You're reviews are unnecessarily harsh and come across as pompous. Lighten up a bit, don't you enjoy anything? If 65 is decent in you're book, I'd rather leave that book on the shelf.
And yet Rotten Tomatoes says I agree with the consensus 80% of the time. I reserve the other 20% for my own uniquely grumpy personality. I don't doubt the cultural awareness and taste of Paste readers; I count on it. (No pun intended.) I expect readers will want to think about more than whether the movie was angel-good or devil-bad.
Here are a few things I've enjoyed so far this year. (I laughed all the way through the first one in that list). And here are a few more that are coming soon, in no particular order and -- warning -- with no numerical ratings. And here is a metric ton of faves from 2008. Scroll down.
I also ate a meatloaf sandwich last week in San Francisco that was really, really tasty, and I wish I could have another, right now. I give it a solid 89, which, as far as meatloaf sandwiches go, kicks ass. Came with a cookie.
Justin, I like discussing movies and appreciate your enthusiasm for being one of this site's watchdogs, but I really wish you'd watch the flicks first and then offer an opinion. It's more interesting that way. I'm still not clear on your beef.
I have no beef with the movie Humpday or your review of it, and I'm not concerned with that all, so watching it doesn't matter, my beef is that your reviews come across as pretentious. If you're going to criticize one movie in beholding another, at least give the movie more than a D (which is what a 65 would translate to.) If that is your average, or even above average, then I can only assume you belong more at Pitchfork than here. I truly hate that magazine/website.
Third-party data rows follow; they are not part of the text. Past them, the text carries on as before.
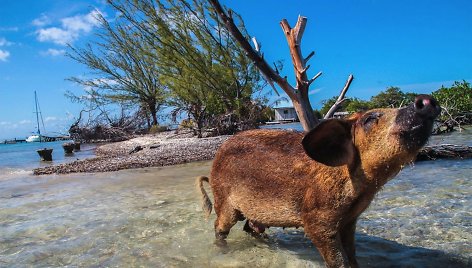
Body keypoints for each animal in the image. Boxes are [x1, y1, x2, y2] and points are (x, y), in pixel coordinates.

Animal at [197, 94, 440, 266]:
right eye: (370, 119)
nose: (426, 100)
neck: (364, 188)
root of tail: (214, 163)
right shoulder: (316, 218)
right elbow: (337, 259)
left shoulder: (350, 220)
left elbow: (352, 254)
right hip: (224, 201)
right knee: (220, 226)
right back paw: (223, 250)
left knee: (251, 227)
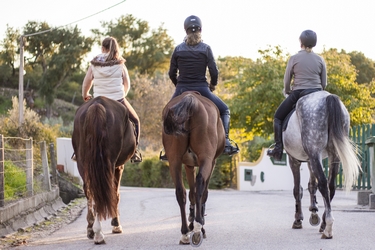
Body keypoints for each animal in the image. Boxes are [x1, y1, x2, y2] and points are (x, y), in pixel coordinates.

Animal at [71, 95, 136, 244]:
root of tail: (97, 104)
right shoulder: (119, 167)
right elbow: (116, 193)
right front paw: (116, 224)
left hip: (83, 163)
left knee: (90, 192)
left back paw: (92, 229)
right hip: (109, 164)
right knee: (107, 191)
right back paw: (99, 233)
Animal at [162, 91, 226, 246]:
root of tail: (191, 99)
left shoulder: (188, 164)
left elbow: (191, 192)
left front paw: (191, 222)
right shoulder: (212, 162)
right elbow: (202, 192)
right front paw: (198, 223)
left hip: (174, 160)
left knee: (181, 192)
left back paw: (185, 233)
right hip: (206, 159)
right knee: (201, 185)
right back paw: (198, 229)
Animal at [284, 91, 362, 239]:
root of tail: (327, 97)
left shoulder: (294, 160)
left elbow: (298, 189)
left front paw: (298, 219)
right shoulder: (310, 159)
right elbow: (311, 185)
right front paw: (314, 212)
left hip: (315, 151)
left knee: (323, 183)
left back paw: (328, 228)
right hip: (333, 154)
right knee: (331, 185)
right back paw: (324, 224)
Ah, so maybe this all boils down to a misunderstanding of Paste's 100-point rating system. I hope this will be the last comment I have on the number business. Paste's scale is not the same as the percentage-based grades you received on exams in school (which should be obvious from this review, from my subsequent comments, and from the behavior of the little star widget at the top of every review at Paste -- roll your mouse over it).
Maybe this interview with our own Kate Keifer could help clarify. To quote a tidbit:
Here’s our scale: 0-25 regrettable, 26-49 forgettable, 50-74 respectable, 75-90 commendable, 91-100 phenomenal. Because everyone’s used to school-style grading, a reader might see a score of 70 and think it’s not very good, when it’s actually a good score—falling on the high end of “respectable.” Since our scale is relatively new, I think that readers will get used to the fact that a 60 is not a failing grade. We use 90 and above very sparingly.Furthermore, 65 is a 3.25 on our old 5-star scale, which is a B in the parlance of grade cards. I repeat: you're carping about a B rating for a film you haven't seen, apparently because I briefly compared it favorably to a film with which it shares some themes and plot points. Um?
Crap. Sorry, Kate, for misspelling your last name. I do know the I before E rule, really I do. (And now I also need to apologize to Kate for presuming she's reading this thread. Ha!)